EXERCISE TEXT -
= = =
Monday, July 20, 2009

No One You Know by Michelle Richmond

ISBN-13: 9780385340144
Publisher: Bantam Books
Published: May 2009
331 pgs




No One You Know has been on my radar ever since I read several good reviews from fellow bookbloggers. The book blurb said "this is a riveting family drama about loss, love, and the way hope redefines our lives" so I had expected the story to be captivating and intriguing and I am glad it does not disappoint.

The story begins when Ellie Enderlin is on a business trip in Nicaragua when she stumble upon a man who was the lover and murderer of her sister, Lila. Ellie could not help thinking Peter McConnell being the one who killed her sister, after all he was married and he was believed to be the last person Lila had seen before her death. On top of that, Ellie could not help but wonder about the book her English professor has written about her sister and the case. The book made it to the bestselling list, but it made her feeling more loss and worst, betrayed. She thought she could share her grievances to Andrew Thorpe but apparently she was wrong.
= = =
SUPPLIED INFORMATION -

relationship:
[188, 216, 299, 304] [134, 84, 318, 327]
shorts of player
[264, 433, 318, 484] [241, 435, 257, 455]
= = =
TASK TO COMPLETE -
Please continue the book review of No One You Know from its final sentence onward.

OUTPUT OF THE TASK -
Her parents became distant after Lila's death; the three of them withdrawn from one another and bury themselves into their own work. Ellie has always been considered as an average girl in her parents' eyes; she is not like Lila who is the Maths genius so she could understand their pain when they had lost Lila twenty years ago.

Now a coffee buyer, Ellie never expected a chance meeting with Peter McConnell would fuel her desire to look into the unsolved murder of her sister and how one thing leads to another as she delve deep into the past and present, and how it would change her aspect of life after knowing the real truth.

Once I started reading No One You Know, I could not put it down because the writing style is beautiful and lyrical, but most of all it is intriguing and haunting. Although the premise reads like a mystery novel, the story is basically about the relationship between the sisters and how the people around them affect their life. It is also a story about loss, betrayal and shall I say prejudice too? After all, Peter McConnell is labelled as the murderer but the police could find no evidence of him to-date. In fact, I think he plays a major role behind Ellie's quest of finding the truth, and I can't help but to wonder where the story would take if he does not come along and is only known as the murderer.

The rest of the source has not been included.